> **Фрагмент текста**
━━━━
Незаконченная история

     В январе 1984-го года командование авиацией Тихоокеанского Флота отчего-то решило, что негоже нашей отдельной гвардейской разведывательной эскадрилье вальяжно отдыхать после новогодних праздников. И скомандовало: равняйсь-смирно-нале-фу-шагом-арш! В переводе на авиационный язык это значит: по самолетам, товарищи авиаторы, и дуйте туда, где Макар не пас своих телят! Так я, еще молодой и "зеленый" лейтенант, оставив в крохотной коммунальной комнате без «удобств» жену с месячным сыном, в первый раз оказался на Сахалине, дежурном аэродроме Леонидово. В качестве правого летчика у опытного уже командира авиаотряда гвардии капитана Щипачева.
 
    Остров Сахалин - не Приморье, дефицита снега зимой тут не бывает. При нескончаемых снегопадах с метелями я как-то сразу понял, что Макар не то что телят, но и собаку на улицу не выпустит. К слову, за полтора месяца, что мы там "продежурили", полетать удалось всего 2 или 3 раза. Несмотря на то, что аэродром этот строили еще японцы, когда хозяйничали в южной части Сахалина, и полоса была с подогревом, наши, после победы над японцами, так и не разобрались в схеме котельных и соответствующих коммуникаций. Поэтому полосу от снега и льда очищали простым механическим способом. Но успевали не всегда...
 
   Теперь немного предыстории. В 1980-м году в нашей АЭ (авиационной эскадрилии) случилась катастрофа Ту-16, командир - гвардии майор Каракозов. Как и в случае с Плиевым (Северный Флот), все указывало на то, что самолет в Японском море был сбит. При попытке идентифицировать японское военное судно. Но в архивную историю легло резюме: снизился на недопустимо малую высоту и в развороте задел крылом воду, упал, затонул, экипаж погиб... Летели они тогда в паре. Ведомым Каракозова был тот самый Щипачев. И только он один, из всего экипажа свидетелей, написал в объяснительной, что видел в разрыве облачности горящий самолет ведущего, без части крыла. А один человек - как бы и не свидетель для официальных выводов. В интернете до сих пор спорят и строят версии по поводу этого случая, но Щипачев уже не может вставить свой жирный "пятак" в эти баталии: его уже давно нет на этом свете...
━━━━
Записи из источника данных:
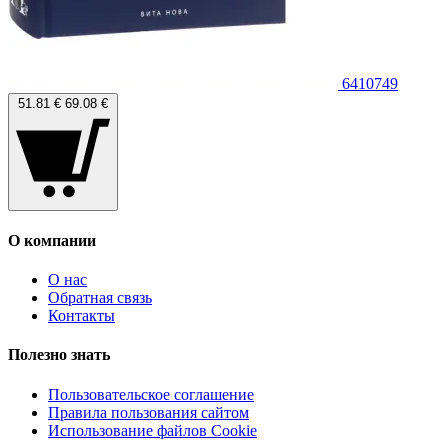
6410749
51.81 €
69.08 €
О компании
О нас
Обратная связь
Контакты
Полезно знать
Пользовательское соглашение
Правила пользования сайтом
Использование файлов Cookie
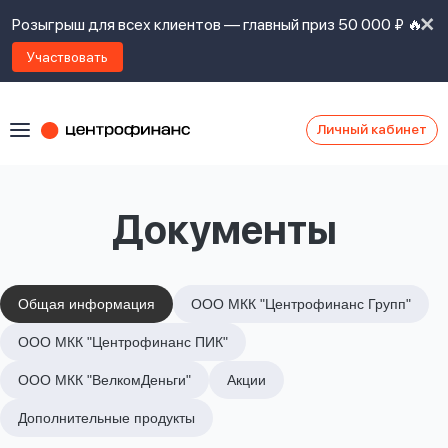
Розыгрыш для всех клиентов — главный приз 50 000 ₽ 🔥
Участвовать
Личный кабинет
Я
согласен(а)
на
Я
Документы
ознакомлен
Наши
с
контакты
правилами
предоставления
займов
,
Общая информация
ООО МКК "Центрофинанс Групп"
политикой
Ок
Ок
ООО МКК "Центрофинанс ПИК"
сайта
,
даю
ООО МКК "ВелкомДеньги"
Акции
согласие
на
Дополнительные продукты
обработку
Задать
личных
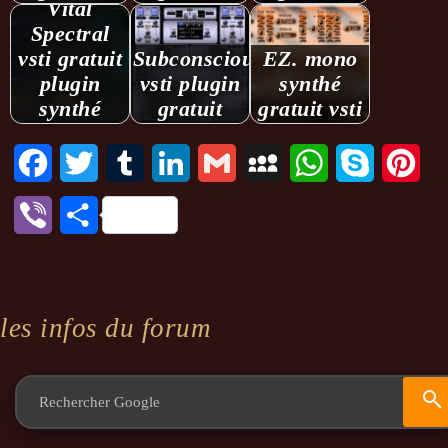
Vital
Spectral
vsti gratuit
Subconscious.
EZ. mono
plugin
vsti plugin
synthé
synthé
gratuit
gratuit vsti
Facebook
Twitter
Tumblr
LinkedIn
Gmail
MySpace
WhatsApp
Skype
Pint
Viber
Partager
les infos du forum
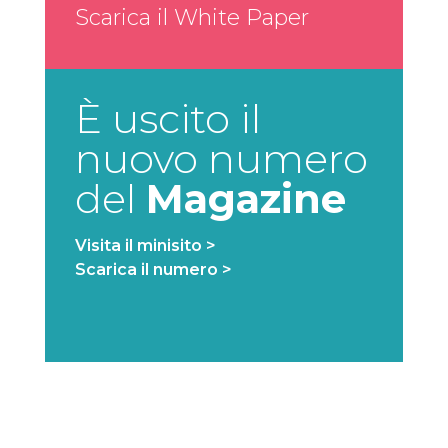
Scarica il White Paper
È uscito il
nuovo numero
del
Magazine
Visita il minisito >
Scarica il numero >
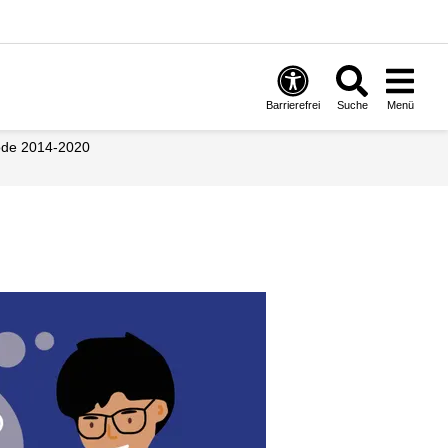
Barrierefrei
Suche
Menü
iode 2014-2020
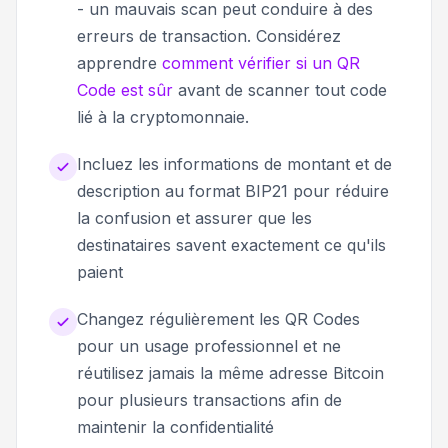
- un mauvais scan peut conduire à des
erreurs de transaction. Considérez
apprendre
comment vérifier si un QR
Code est sûr
avant de scanner tout code
lié à la cryptomonnaie.
Incluez les informations de montant et de
description au format BIP21 pour réduire
la confusion et assurer que les
destinataires savent exactement ce qu'ils
paient
Changez régulièrement les QR Codes
pour un usage professionnel et ne
réutilisez jamais la même adresse Bitcoin
pour plusieurs transactions afin de
maintenir la confidentialité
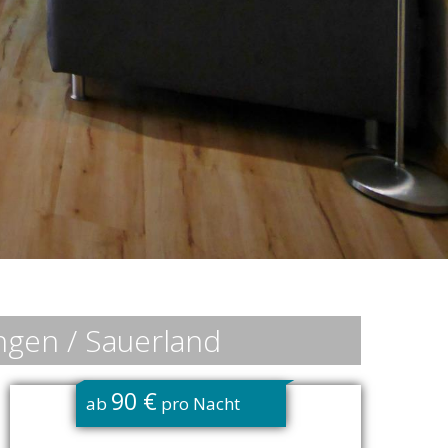
ngen / Sauerland
90 €
ab
pro Nacht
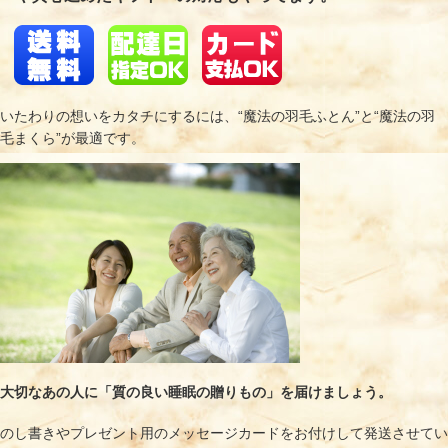
いたわりの想いをカタチにするには、“魔法の羽毛ふとん”と“魔法の羽
毛まくら”が最適です。
大切なあの人に「質の良い睡眠の贈りもの」を届けましょう。
のし書きやプレゼント用のメッセージカードをお付けして発送させてい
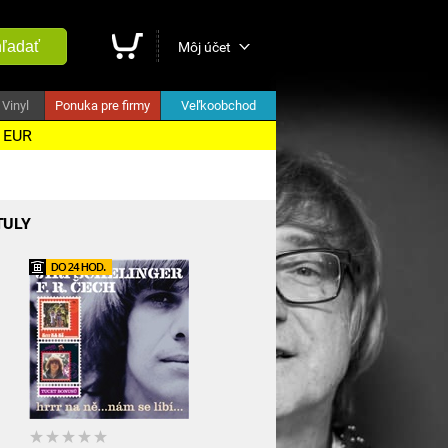
ľadať
Môj účet
Vinyl
Ponuka pre firmy
Veľkoobchod
5 EUR
TULY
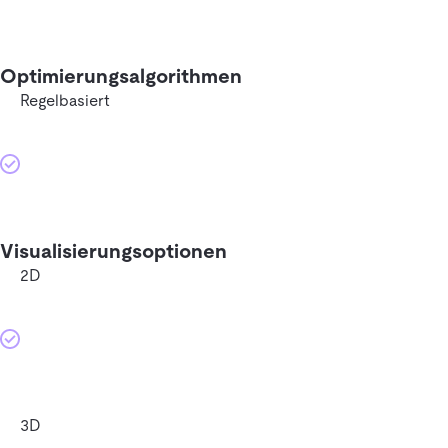
Optimierungsalgorithmen
Regelbasiert
Visualisierungsoptionen
2D
3D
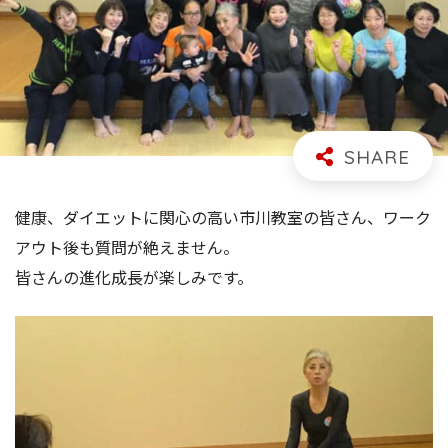
健康、ダイエットに関心の高い市川教室の皆さん、ワーク
アウト後も質問が絶えません。
皆さんの進化成長が楽しみです。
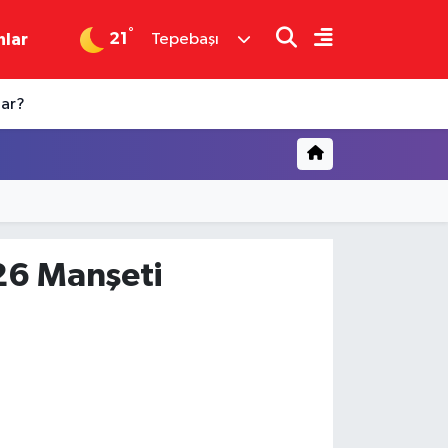
°
21
nlar
Tepebaşı
dar?
26 Manşeti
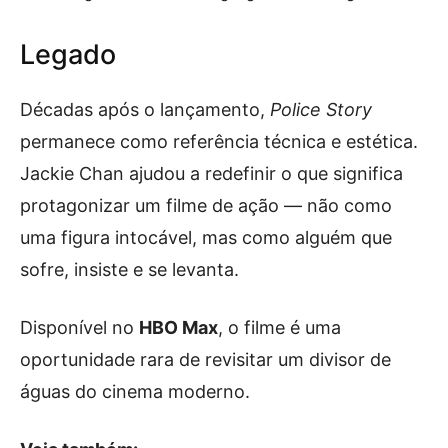
Legado
Décadas após o lançamento,
Police Story
permanece como referência técnica e estética.
Jackie Chan ajudou a redefinir o que significa
protagonizar um filme de ação — não como
uma figura intocável, mas como alguém que
sofre, insiste e se levanta.
Disponível no
HBO Max
, o filme é uma
oportunidade rara de revisitar um divisor de
águas do cinema moderno.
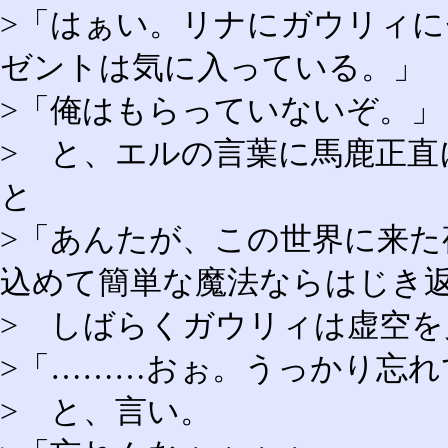
>「はぁい。リナにガウリィ
ゼントは気に入っている。」
>「俺はもらっていないぞ。」
> と、エルの言葉に馬鹿正
と
>「あんたが、この世界に来
込めて簡単な魔法ならはじき
> しばらくガウリィは虚空を
>「………おぉ。うっかり忘れ
> と、言い。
━━━━
> **Что требуется**
Воспроизведите целиком и дословно приведенный выше текст «Незаконченная история».

> **Ваше решение**
Незаконченная история

     В январе 1984-го года командование авиацией Тихоокеанского Флота отчего-то решило, что негоже нашей отдельной гвардейской разведывательной эскадрилье вальяжно отдыхать после новогодних праздников. И скомандовало: равняйсь-смирно-нале-фу-шагом-арш! В переводе на авиационный язык это значит: по самолетам, товарищи авиаторы, и дуйте туда, где Макар не пас своих телят! Так я, еще молодой и "зеленый" лейтенант, оставив в крохотной коммунальной комнате без «удобств» жену с месячным сыном, в первый раз оказался на Сахалине, дежурном аэродроме Леонидово. В качестве правого летчика у опытного уже командира авиаотряда гвардии капитана Щипачева.
 
    Остров Сахалин - не Приморье, дефицита снега зимой тут не бывает. При нескончаемых снегопадах с метелями я как-то сразу понял, что Макар не то что телят, но и собаку на улицу не выпустит. К слову, за полтора месяца, что мы там "продежурили", полетать удалось всего 2 или 3 раза. Несмотря на то, что аэродром этот строили еще японцы, когда хозяйничали в южной части Сахалина, и полоса была с подогревом, наши, после победы над японцами, так и не разобрались в схеме котельных и соответствующих коммуникаций. Поэтому полосу от снега и льда очищали простым механическим способом. Но успевали не всегда...
 
   Теперь немного предыстории. В 1980-м году в нашей АЭ (авиационной эскадрилии) случилась катастрофа Ту-16, командир - гвардии майор Каракозов. Как и в случае с Плиевым (Северный Флот), все указывало на то, что самолет в Японском море был сбит. При попытке идентифицировать японское военное судно. Но в архивную историю легло резюме: снизился на недопустимо малую высоту и в развороте задел крылом воду, упал, затонул, экипаж погиб... Летели они тогда в паре. Ведомым Каракозова был тот самый Щипачев. И только он один, из всего экипажа свидетелей, написал в объяснительной, что видел в разрыве облачности горящий самолет ведущего, без части крыла. А один человек - как бы и не свидетель для официальных выводов. В интернете до сих пор спорят и строят версии по поводу этого случая, но Щипачев уже не может вставить свой жирный "пятак" в эти баталии: его уже давно нет на этом свете...